Marina Mogilko: Will be your advice for someone who sees this amazing wealth being created by AI, at least what we see in companies' valuations. We still have to see the ROI on the actual economy. But when you say, you know, we want to participate in this goods creation, how can we do that practically?

Daron Acemoglu: Look, I actually don't see how foundation models are going to make a lot of money, despite all of the investment going into frontier labs.

Marina Mogilko: So we'll see some failed IPOs.

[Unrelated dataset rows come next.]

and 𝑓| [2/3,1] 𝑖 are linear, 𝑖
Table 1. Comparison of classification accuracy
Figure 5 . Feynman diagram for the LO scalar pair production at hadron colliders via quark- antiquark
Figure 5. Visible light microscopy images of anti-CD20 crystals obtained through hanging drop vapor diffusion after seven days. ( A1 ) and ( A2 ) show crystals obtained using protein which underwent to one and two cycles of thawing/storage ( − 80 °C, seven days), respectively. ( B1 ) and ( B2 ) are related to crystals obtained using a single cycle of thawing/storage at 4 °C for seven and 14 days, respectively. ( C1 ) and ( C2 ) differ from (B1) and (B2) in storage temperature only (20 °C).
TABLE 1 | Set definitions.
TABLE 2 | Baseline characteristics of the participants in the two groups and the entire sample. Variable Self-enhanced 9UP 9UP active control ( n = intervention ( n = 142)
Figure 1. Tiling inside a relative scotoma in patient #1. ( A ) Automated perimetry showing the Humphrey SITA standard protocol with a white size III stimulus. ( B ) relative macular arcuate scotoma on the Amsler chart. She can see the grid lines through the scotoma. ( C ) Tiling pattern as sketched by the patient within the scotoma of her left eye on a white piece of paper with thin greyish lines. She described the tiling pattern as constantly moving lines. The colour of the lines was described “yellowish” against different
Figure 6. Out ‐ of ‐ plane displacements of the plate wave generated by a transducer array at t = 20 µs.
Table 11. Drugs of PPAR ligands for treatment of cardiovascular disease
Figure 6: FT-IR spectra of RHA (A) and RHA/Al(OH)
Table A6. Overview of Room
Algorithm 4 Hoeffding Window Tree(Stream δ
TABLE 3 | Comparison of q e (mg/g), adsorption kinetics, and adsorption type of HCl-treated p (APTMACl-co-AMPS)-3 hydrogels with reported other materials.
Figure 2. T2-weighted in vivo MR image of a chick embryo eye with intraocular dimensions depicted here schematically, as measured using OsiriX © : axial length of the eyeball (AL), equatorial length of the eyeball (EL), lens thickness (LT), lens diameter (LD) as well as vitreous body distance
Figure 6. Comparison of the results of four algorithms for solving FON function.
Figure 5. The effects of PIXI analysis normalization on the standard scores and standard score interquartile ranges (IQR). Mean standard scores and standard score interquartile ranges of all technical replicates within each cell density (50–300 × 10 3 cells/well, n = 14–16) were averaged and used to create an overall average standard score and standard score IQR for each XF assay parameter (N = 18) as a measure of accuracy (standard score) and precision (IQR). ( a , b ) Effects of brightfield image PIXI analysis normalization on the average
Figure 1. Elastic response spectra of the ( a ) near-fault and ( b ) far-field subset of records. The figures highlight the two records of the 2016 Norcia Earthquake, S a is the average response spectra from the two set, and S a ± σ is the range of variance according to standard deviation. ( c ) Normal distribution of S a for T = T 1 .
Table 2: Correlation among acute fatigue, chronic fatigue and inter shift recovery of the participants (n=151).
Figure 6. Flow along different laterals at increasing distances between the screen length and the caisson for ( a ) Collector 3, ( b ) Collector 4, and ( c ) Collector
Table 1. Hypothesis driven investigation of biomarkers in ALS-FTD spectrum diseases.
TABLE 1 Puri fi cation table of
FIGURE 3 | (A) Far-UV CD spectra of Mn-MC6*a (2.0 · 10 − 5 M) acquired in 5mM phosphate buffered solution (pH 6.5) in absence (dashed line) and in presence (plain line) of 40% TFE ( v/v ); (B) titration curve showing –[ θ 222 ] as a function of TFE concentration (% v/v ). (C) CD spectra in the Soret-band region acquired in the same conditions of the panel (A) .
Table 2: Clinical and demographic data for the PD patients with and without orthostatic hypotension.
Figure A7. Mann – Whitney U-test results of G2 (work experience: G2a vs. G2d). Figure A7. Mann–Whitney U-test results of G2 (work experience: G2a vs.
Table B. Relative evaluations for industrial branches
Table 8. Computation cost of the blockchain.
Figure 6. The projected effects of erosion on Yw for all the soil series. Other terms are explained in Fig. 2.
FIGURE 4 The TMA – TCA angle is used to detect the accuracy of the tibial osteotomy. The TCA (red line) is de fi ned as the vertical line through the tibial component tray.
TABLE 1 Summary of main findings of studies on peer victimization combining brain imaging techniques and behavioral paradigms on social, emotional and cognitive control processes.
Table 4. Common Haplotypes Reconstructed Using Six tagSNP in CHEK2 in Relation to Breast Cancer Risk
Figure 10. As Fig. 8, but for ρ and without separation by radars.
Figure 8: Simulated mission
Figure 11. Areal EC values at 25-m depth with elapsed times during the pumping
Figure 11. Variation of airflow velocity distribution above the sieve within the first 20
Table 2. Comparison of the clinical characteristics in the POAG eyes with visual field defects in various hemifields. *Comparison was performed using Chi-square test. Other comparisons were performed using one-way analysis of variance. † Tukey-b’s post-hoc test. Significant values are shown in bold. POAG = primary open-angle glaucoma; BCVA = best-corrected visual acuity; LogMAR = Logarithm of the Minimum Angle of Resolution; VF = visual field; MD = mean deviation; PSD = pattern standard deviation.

Daron Acemoglu: It's not failed IPOs right away because I think the enthusiasm is there at the moment, but I really don't see how you're going to make trillions of dollars from foundation models because of potential bottlenecks, either in the development of the models or in their diffusion. But even if those don't happen, the next layer of model, open source models are going to be very good as well. So it's just not the monetization opportunities are going to limited. So I think the money is in high quality data and in applications. That's where I see the edge. If your company, your line of business has a lot of data, cultivate it, use it, even build better data, find ways of capturing that data while also compensating your workers who are generating that data. That's fairness, that's also good business decision. Think of applications. That's what the edge is gonna be. Applications are gonna be much harder to replicate by open source.

If they're really creative and fill a niche. So I think those are the places, and as a worker, have that flexibility, have that understanding of AI, but maintain your creativity and maintain your base.

Marina Mogilko: Yeah, also for a worker, I think it's also very important to realize that they are the source of data. They've been working with customers and product for years.

Daron Acemoglu: And by the way, this is another important thing if you're gonna develop applications. A lot of the tacit knowledge is with the workers. You can't just sit in your office in front of a computer and have put a very powerful AI and come up with an application. You need to go there, get your hands dirty and talk to workers.

Marina Mogilko: Well, hopefully this conversation sparks some bright ideas and entrepreneurs who are watching who want to make practical applications of AI. I want to finish with the last question. You said students going to work at AI companies need a strong moral compass. I think in general, like even as an entrepreneur, member of society, strong moral compass. Can you explain what you mean by that?

Daron Acemoglu: Well, let me give one example from a different field, which is gene editing. Another amazing technology that has seen a lot of big advances, but I would say most people who go into medicine or gene editing adjacent occupations recognize that this is a very morally ambiguous technology and many organizations that oversight role from NIH to the Surgeon General and the Medical Association have put out general ethical guidelines for gene editing. Like germline editing is off right now because it's just too dangerous. We don't understand it, too many risks and et cetera. So that's the kind of moral compass that I think we need in AI as well. And we don't have it. People think of, oh, I'm doing it for the good. And I completely believe it. Almost everybody I know who goes into the field of AI is well-meaning and they want something good for not just themselves, but for society. But there is no clear moral compass. And that's what I'm talking about.

Marina Mogilko: It's another interesting conversation that might be to continue.

Daron Acemoglu: Hopefully to continue at some point again. Thank you so much.

Marina Mogilko: Thank you so much. It was amazing. This was my pleasure. Thank you. Thanks a lot.